Give back exactly the stretch of data below from the line holding "мм, не более" through the line holding "ЗШ-300-6.3-∆PXX-Св-РУ-xx-ХЛ1 | |", both ends included, and leave the remaining lines out.

=== Section Start ===

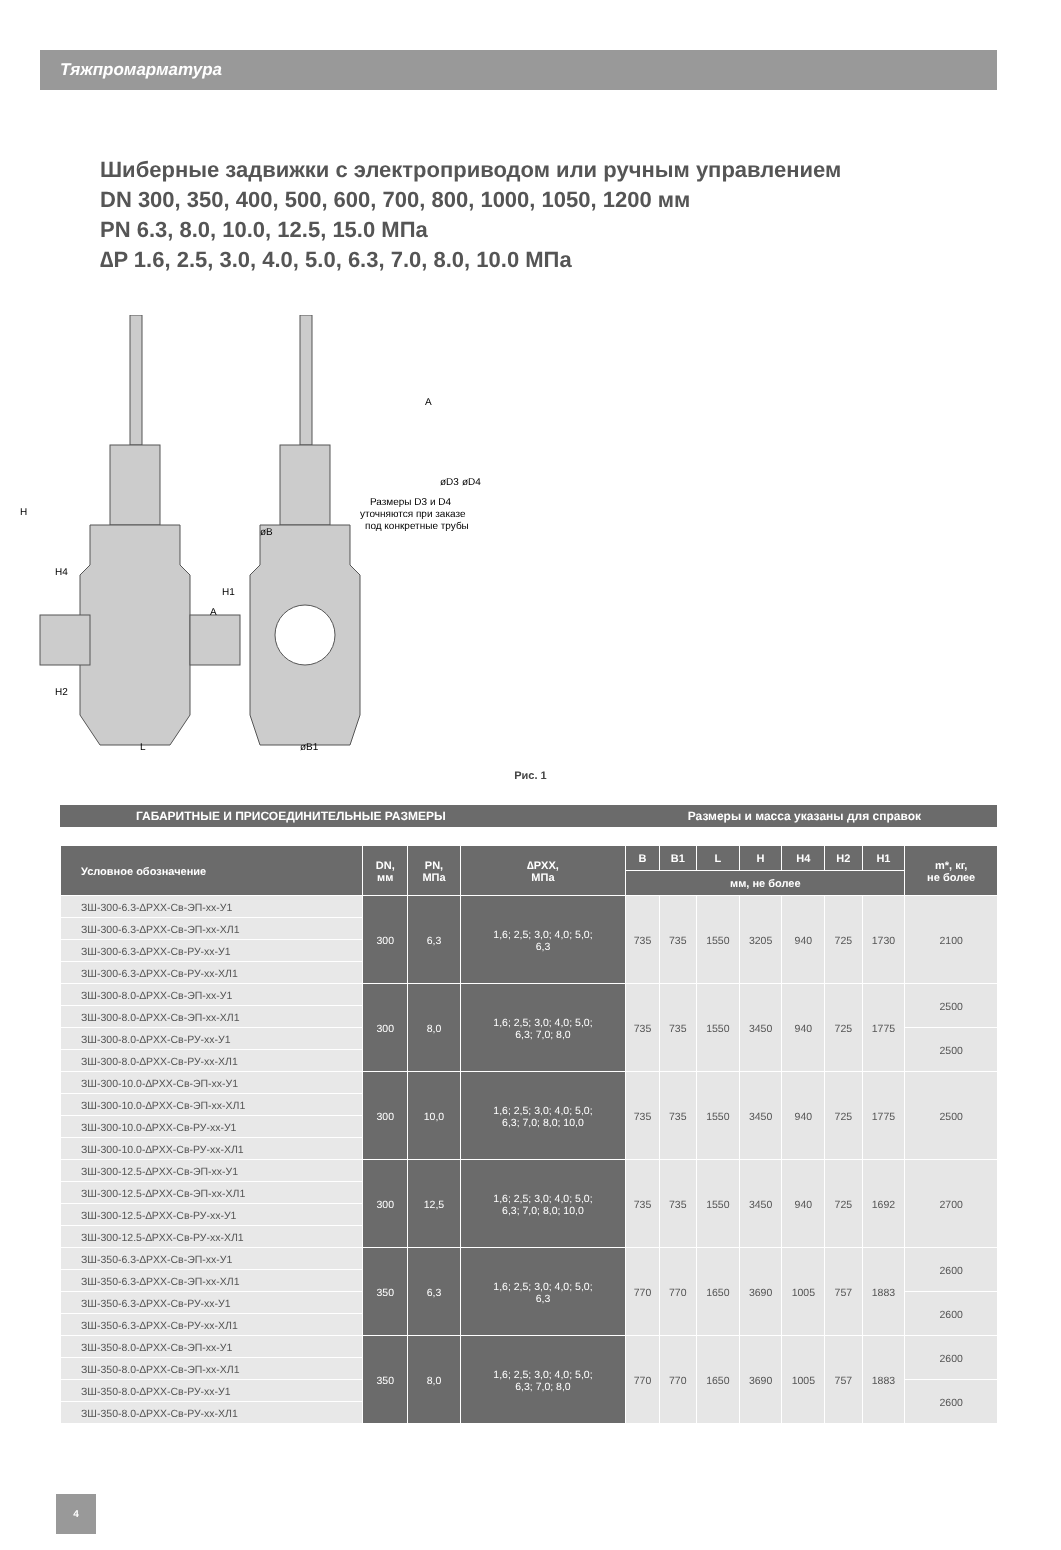Тяжпромарматура
Шиберные задвижки с электроприводом или ручным управлением
DN 300, 350, 400, 500, 600, 700, 800, 1000, 1050, 1200 мм
PN 6.3, 8.0, 10.0, 12.5, 15.0 МПа
∆P 1.6, 2.5, 3.0, 4.0, 5.0, 6.3, 7.0, 8.0, 10.0 МПа
H
H4
H2
L
øB1
øB
H1
A
A
Размеры D3 и D4
уточняются при заказе
под конкретные трубы
øD3
øD4
Рис. 1
ГАБАРИТНЫЕ И ПРИСОЕДИНИТЕЛЬНЫЕ РАЗМЕРЫ Размеры и масса указаны для справок
| Условное обозначение | DN, мм | PN, МПа | ∆PXX, МПа | B | B1 | L | H | H4 | H2 | H1 | m*, кг, не более |
| --- | --- | --- | --- | --- | --- | --- | --- | --- | --- | --- | --- |
| | | | | мм, не более | | | | | | | |
| ЗШ-300-6.3-∆PXX-Св-ЭП-xx-У1 | 300 | 6,3 | 1,6; 2,5; 3,0; 4,0; 5,0; 6,3 | 735 | 735 | 1550 | 3205 | 940 | 725 | 1730 | 2100 |
| ЗШ-300-6.3-∆PXX-Св-ЭП-xx-ХЛ1 | | | | | | | | | | | |
| ЗШ-300-6.3-∆PXX-Св-РУ-xx-У1 | | | | | | | | | | | |
| ЗШ-300-6.3-∆PXX-Св-РУ-xx-ХЛ1 | | | | | | | | | | | |
| ЗШ-300-8.0-∆PXX-Св-ЭП-xx-У1 | 300 | 8,0 | 1,6; 2,5; 3,0; 4,0; 5,0; 6,3; 7,0; 8,0 | 735 | 735 | 1550 | 3450 | 940 | 725 | 1775 | 2500 |
| ЗШ-300-8.0-∆PXX-Св-ЭП-xx-ХЛ1 | | | | | | | | | | | |
| ЗШ-300-8.0-∆PXX-Св-РУ-xx-У1 | | | | | | | | | | | 2500 |
| ЗШ-300-8.0-∆PXX-Св-РУ-xx-ХЛ1 | | | | | | | | | | | |
| ЗШ-300-10.0-∆PXX-Св-ЭП-xx-У1 | 300 | 10,0 | 1,6; 2,5; 3,0; 4,0; 5,0; 6,3; 7,0; 8,0; 10,0 | 735 | 735 | 1550 | 3450 | 940 | 725 | 1775 | 2500 |
| ЗШ-300-10.0-∆PXX-Св-ЭП-xx-ХЛ1 | | | | | | | | | | | |
| ЗШ-300-10.0-∆PXX-Св-РУ-xx-У1 | | | | | | | | | | | |
| ЗШ-300-10.0-∆PXX-Св-РУ-xx-ХЛ1 | | | | | | | | | | | |
| ЗШ-300-12.5-∆PXX-Св-ЭП-xx-У1 | 300 | 12,5 | 1,6; 2,5; 3,0; 4,0; 5,0; 6,3; 7,0; 8,0; 10,0 | 735 | 735 | 1550 | 3450 | 940 | 725 | 1692 | 2700 |
| ЗШ-300-12.5-∆PXX-Св-ЭП-xx-ХЛ1 | | | | | | | | | | | |
| ЗШ-300-12.5-∆PXX-Св-РУ-xx-У1 | | | | | | | | | | | |
| ЗШ-300-12.5-∆PXX-Св-РУ-xx-ХЛ1 | | | | | | | | | | | |
| ЗШ-350-6.3-∆PXX-Св-ЭП-xx-У1 | 350 | 6,3 | 1,6; 2,5; 3,0; 4,0; 5,0; 6,3 | 770 | 770 | 1650 | 3690 | 1005 | 757 | 1883 | 2600 |
| ЗШ-350-6.3-∆PXX-Св-ЭП-xx-ХЛ1 | | | | | | | | | | | |
| ЗШ-350-6.3-∆PXX-Св-РУ-xx-У1 | | | | | | | | | | | 2600 |
| ЗШ-350-6.3-∆PXX-Св-РУ-xx-ХЛ1 | | | | | | | | | | | |
| ЗШ-350-8.0-∆PXX-Св-ЭП-xx-У1 | 350 | 8,0 | 1,6; 2,5; 3,0; 4,0; 5,0; 6,3; 7,0; 8,0 | 770 | 770 | 1650 | 3690 | 1005 | 757 | 1883 | 2600 |
| ЗШ-350-8.0-∆PXX-Св-ЭП-xx-ХЛ1 | | | | | | | | | | | |
| ЗШ-350-8.0-∆PXX-Св-РУ-xx-У1 | | | | | | | | | | | 2600 |
| ЗШ-350-8.0-∆PXX-Св-РУ-xx-ХЛ1 | | | | | | | | | | | |
4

=== Section End ===

● **Your solution**:
| | | | | мм, не более | | | | | | | |
| ЗШ-300-6.3-∆PXX-Св-ЭП-xx-У1 | 300 | 6,3 | 1,6; 2,5; 3,0; 4,0; 5,0; 6,3 | 735 | 735 | 1550 | 3205 | 940 | 725 | 1730 | 2100 |
| ЗШ-300-6.3-∆PXX-Св-ЭП-xx-ХЛ1 | | | | | | | | | | | |
| ЗШ-300-6.3-∆PXX-Св-РУ-xx-У1 | | | | | | | | | | | |
| ЗШ-300-6.3-∆PXX-Св-РУ-xx-ХЛ1 | | | | | | | | | | | |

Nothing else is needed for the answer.